Frente al Villarreal se perdió, sí, pero el equipo tuvo rebeldía, siempre
quiso, buscó la victoria hasta el final y pese a la falta de pegada, acabó
aplaudido por el público de Mestalla, que exige porque paga. Jugando así,
como en su día dijo Valdano, siempre hay licencia para perder. Al fin y al
cabo, eso es lo único que siempre ha querido y pedido la gente del
Valencia: un equipo que no se rinda, que se mate por sus colores y que no
escatime un solo gramo de fuerza para conseguir sus objetivos. Eso antes no
pasaba y ahora pasa siempre. Un pequeño paso para el fútbol, un paso enorme
para el Valencia CF. Resulta imposible saber si ganará la Liga, si logrará
la Copa, si acabará en Champions o si quedará en tierra de nadie y sin
plaza europea, pero la verdadera gloria, esa que está por encima de la
victoria, se ha conseguido y no se puede volver a perder. El Valencia CF ha
vuelto, después de dos años de incompetencia y de turbulencias, y ha vuelto
para quedarse. Honor a los que honor merecen: a Alemany, a Marcelino y a
sus jugadores. El aficionado tiene claro que están dando lo mejor que
tienen y mientras eso siga siendo así, estarán con su equipo, porque le han
jurado amor eterno, hasta que la muerte les separe. Siempre que los
Marcelino Boys sigan dándolo todo en el campo, ganen o pierdan, la gente
tendrá intacto su sueño: un Valencia digno, reconocible y competitivo.
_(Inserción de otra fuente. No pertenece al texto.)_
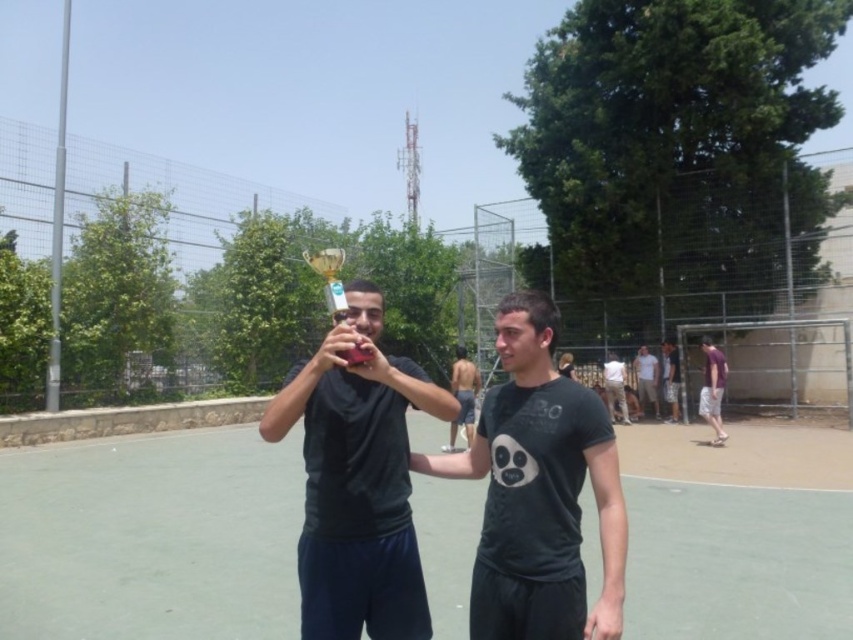
Is point (334, 257) less distant than point (645, 388)?

That is True.

Which is in front, point (323, 264) or point (648, 396)?

Point (323, 264) is more forward.

Where is `gold metallic trophy at upper center`? gold metallic trophy at upper center is located at coordinates (329, 278).

Between matte black trophy at center and purple cotton shorts at right, which one has less height?

Standing shorter between the two is matte black trophy at center.

Is matte black trophy at center to the left of purple cotton shorts at right from the viewer's perspective?

Indeed, matte black trophy at center is positioned on the left side of purple cotton shorts at right.

Does point (379, 401) come farther from viewer compared to point (715, 358)?

No, it is not.

Where is `matte black trophy at center`? This screenshot has height=640, width=853. matte black trophy at center is located at coordinates (357, 499).

Can you confirm if green rubber tennis court at center is positioned above white cotton shirt at center?

Incorrect, green rubber tennis court at center is not positioned above white cotton shirt at center.

What do you see at coordinates (151, 538) in the screenshot?
I see `green rubber tennis court at center` at bounding box center [151, 538].

What do you see at coordinates (151, 538) in the screenshot?
I see `green rubber tennis court at center` at bounding box center [151, 538].

Locate an element on the screen. This screenshot has height=640, width=853. green rubber tennis court at center is located at coordinates (151, 538).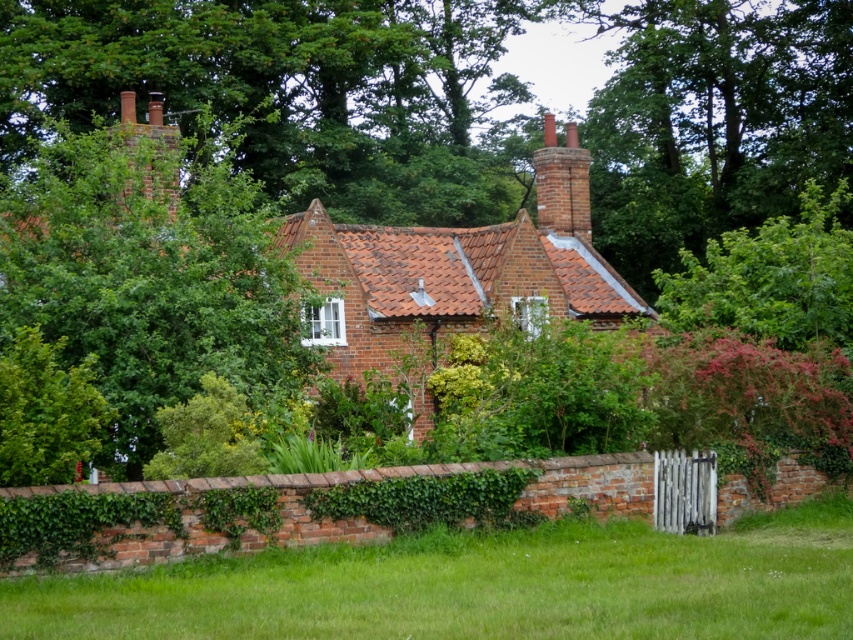
You are a gardener planning to trim the green leafy tree at upper left and the green leafy hedge at lower left. Which of these two plants requires a ladder for pruning?

The green leafy tree at upper left requires a ladder for pruning because it has a larger size compared to the green leafy hedge at lower left.

You are standing in front of the cottage and notice a point marked at coordinates (x=149, y=276). Based on the scene description, what object is located at that point?

The point at coordinates (x=149, y=276) marks the location of the green leafy tree at upper left.

You are a landscape architect planning to add a new garden feature between the brick cottage at center and the green leafy hedge at left. Considering their sizes, which object should you place the feature closer to for better visual balance?

The brick cottage at center is bigger than the green leafy hedge at left, so placing the garden feature closer to the smaller green leafy hedge at left would help achieve better visual balance.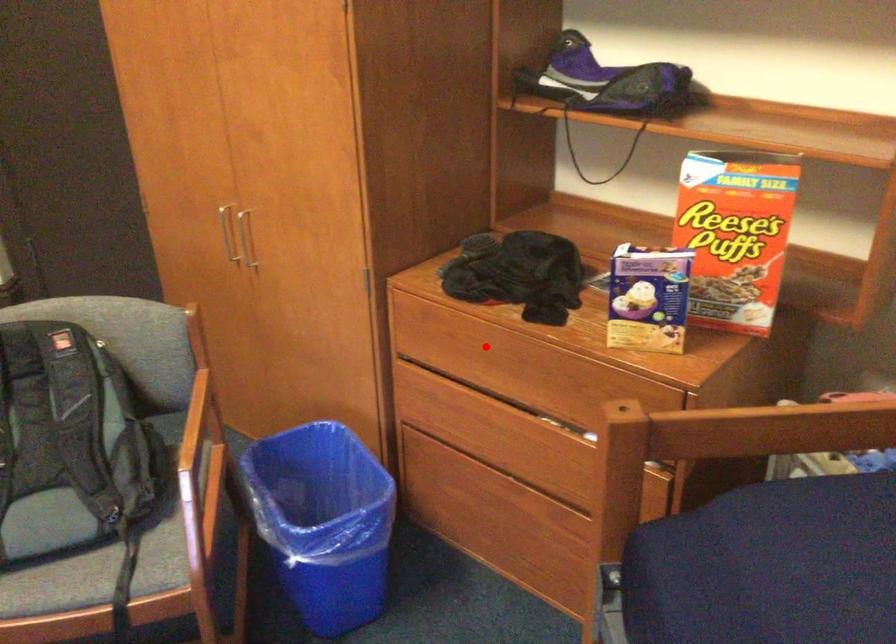
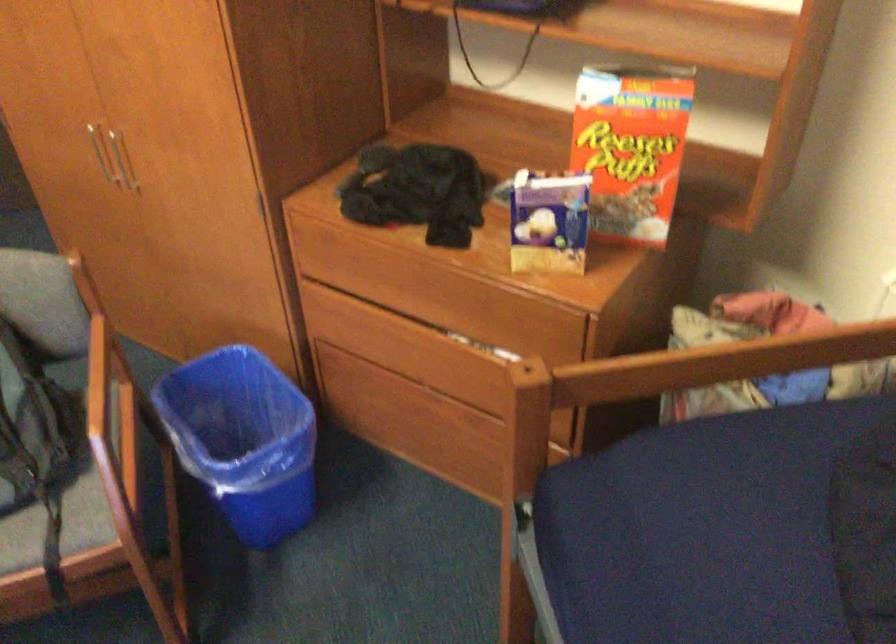
In the second image, find the point that corresponds to the highlighted location in the first image.

(392, 269)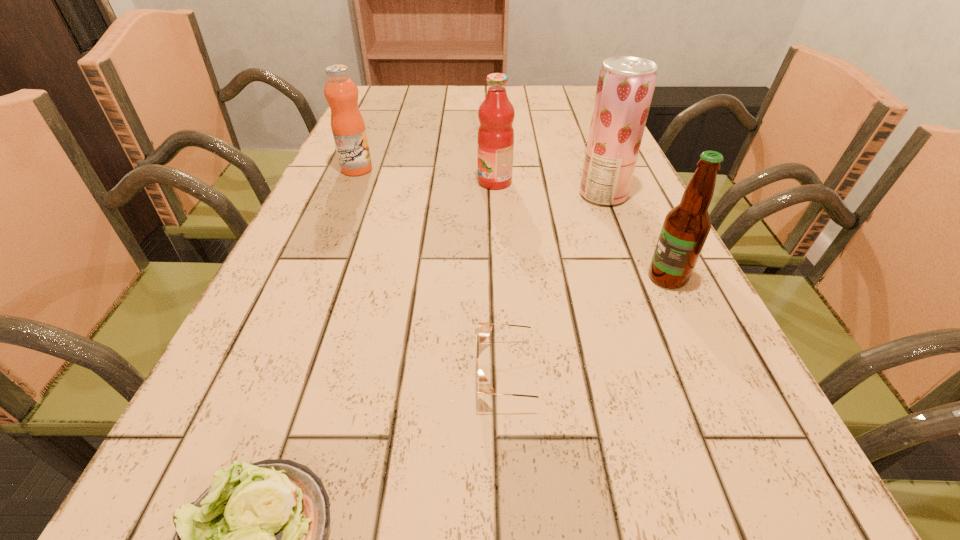
Point out which object is positioned as the second nearest to the nearest object. Please provide its 2D coordinates. Your answer should be formatted as a tuple, i.e. [(x, y)], where the tuple contains the x and y coordinates of a point satisfying the conditions above.

[(686, 227)]

Image resolution: width=960 pixels, height=540 pixels. Identify the location of fruit juice object that ranks as the second closest to the leftmost fruit juice. (625, 87).

Select which fruit juice is the second closest to the leftmost fruit juice. Please provide its 2D coordinates. Your answer should be formatted as a tuple, i.e. [(x, y)], where the tuple contains the x and y coordinates of a point satisfying the conditions above.

[(625, 87)]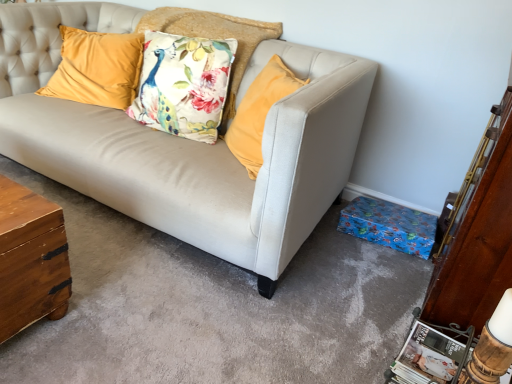
Question: Is floral fabric cushion at center, placed as the 2th pillow when sorted from left to right, located within velvet yellow pillow at upper left, marked as the 2th pillow in a right-to-left arrangement?

Choices:
 (A) yes
 (B) no

Answer: (B)

Question: Is velvet yellow pillow at upper left, the first pillow when ordered from left to right, looking in the opposite direction of floral fabric cushion at center, placed as the 2th pillow when sorted from left to right?

Choices:
 (A) yes
 (B) no

Answer: (B)

Question: Is velvet yellow pillow at upper left, marked as the 2th pillow in a right-to-left arrangement, with floral fabric cushion at center, which is the 1th pillow in right-to-left order?

Choices:
 (A) yes
 (B) no

Answer: (B)

Question: Could you tell me if velvet yellow pillow at upper left, the first pillow when ordered from left to right, is turned towards floral fabric cushion at center, placed as the 2th pillow when sorted from left to right?

Choices:
 (A) yes
 (B) no

Answer: (B)

Question: Does velvet yellow pillow at upper left, the first pillow when ordered from left to right, have a larger size compared to floral fabric cushion at center, placed as the 2th pillow when sorted from left to right?

Choices:
 (A) yes
 (B) no

Answer: (B)

Question: Is velvet yellow pillow at upper left, marked as the 2th pillow in a right-to-left arrangement, shorter than floral fabric cushion at center, placed as the 2th pillow when sorted from left to right?

Choices:
 (A) yes
 (B) no

Answer: (A)

Question: From the image's perspective, is floral fabric cushion at center, placed as the 2th pillow when sorted from left to right, located beneath velvet yellow pillow at upper left, the first pillow when ordered from left to right?

Choices:
 (A) no
 (B) yes

Answer: (A)

Question: Does floral fabric cushion at center, placed as the 2th pillow when sorted from left to right, have a greater height compared to velvet yellow pillow at upper left, the first pillow when ordered from left to right?

Choices:
 (A) no
 (B) yes

Answer: (B)

Question: Is floral fabric cushion at center, placed as the 2th pillow when sorted from left to right, facing towards velvet yellow pillow at upper left, the first pillow when ordered from left to right?

Choices:
 (A) no
 (B) yes

Answer: (A)

Question: Is floral fabric cushion at center, placed as the 2th pillow when sorted from left to right, shorter than velvet yellow pillow at upper left, marked as the 2th pillow in a right-to-left arrangement?

Choices:
 (A) no
 (B) yes

Answer: (A)

Question: From the image's perspective, is floral fabric cushion at center, which is the 1th pillow in right-to-left order, on top of velvet yellow pillow at upper left, the first pillow when ordered from left to right?

Choices:
 (A) yes
 (B) no

Answer: (A)

Question: From a real-world perspective, is floral fabric cushion at center, placed as the 2th pillow when sorted from left to right, beneath velvet yellow pillow at upper left, the first pillow when ordered from left to right?

Choices:
 (A) yes
 (B) no

Answer: (B)

Question: From a real-world perspective, is velvet yellow pillow at upper left, marked as the 2th pillow in a right-to-left arrangement, physically located above or below floral fabric cushion at center, placed as the 2th pillow when sorted from left to right?

Choices:
 (A) below
 (B) above

Answer: (A)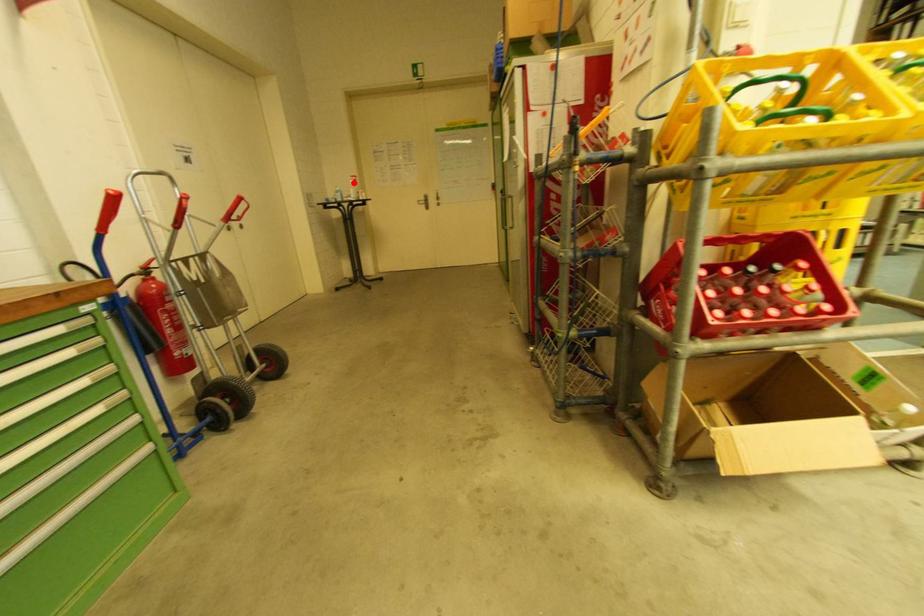
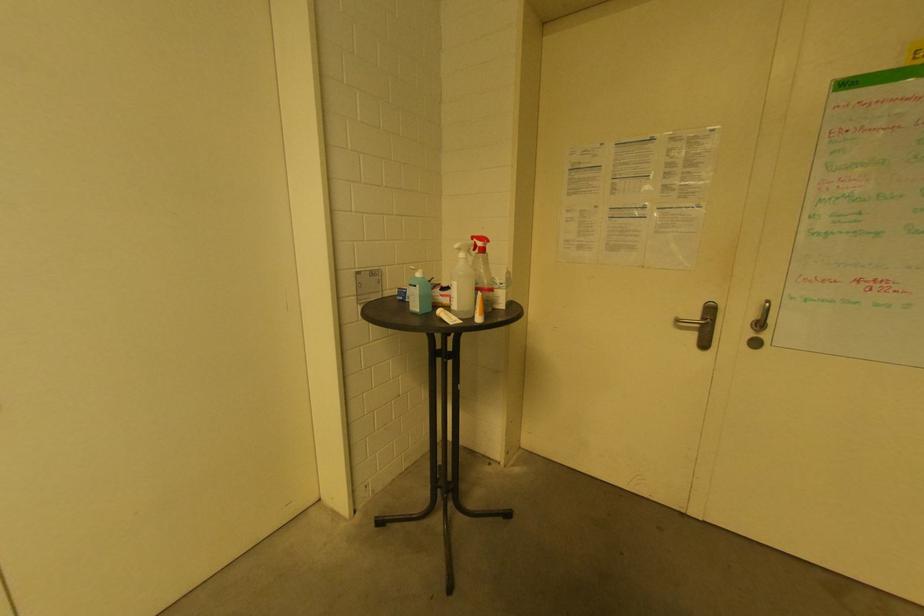
Where in the second image is the point corresponding to the highlighted location from the first image?

(464, 256)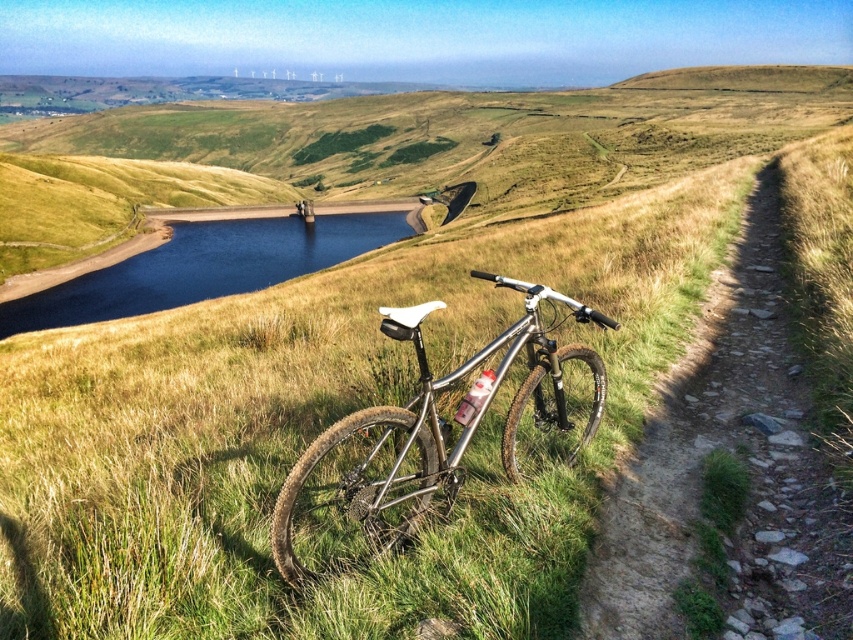
Question: Can you confirm if silver metallic mountain bike at center is smaller than smooth dark blue water at center?

Choices:
 (A) no
 (B) yes

Answer: (B)

Question: Does dirt path at center-right have a lesser width compared to smooth dark blue water at center?

Choices:
 (A) yes
 (B) no

Answer: (A)

Question: Which point is closer to the camera?

Choices:
 (A) (100, 291)
 (B) (389, 477)
 (C) (641, 538)

Answer: (B)

Question: Which of the following is the farthest from the observer?

Choices:
 (A) (387, 320)
 (B) (206, 275)
 (C) (705, 445)

Answer: (B)

Question: Which of the following is the farthest from the observer?

Choices:
 (A) silver metallic mountain bike at center
 (B) smooth dark blue water at center

Answer: (B)

Question: Observing the image, what is the correct spatial positioning of dirt path at center-right in reference to silver metallic mountain bike at center?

Soñar es gratis: el primer paso, el más difícil, se ha logrado, el VCF
vuelve a ser lo que nunca debió dejar de ser. Ahora falta el segundo,
seguir empujando hasta el final de temporada. Al valencianismo le llama
n iluso por tener una ilusión, pero no hay nadie en esta vida que no sepa que
los sueños se hacen realidad cuando tenemos el coraje de perseguirlos.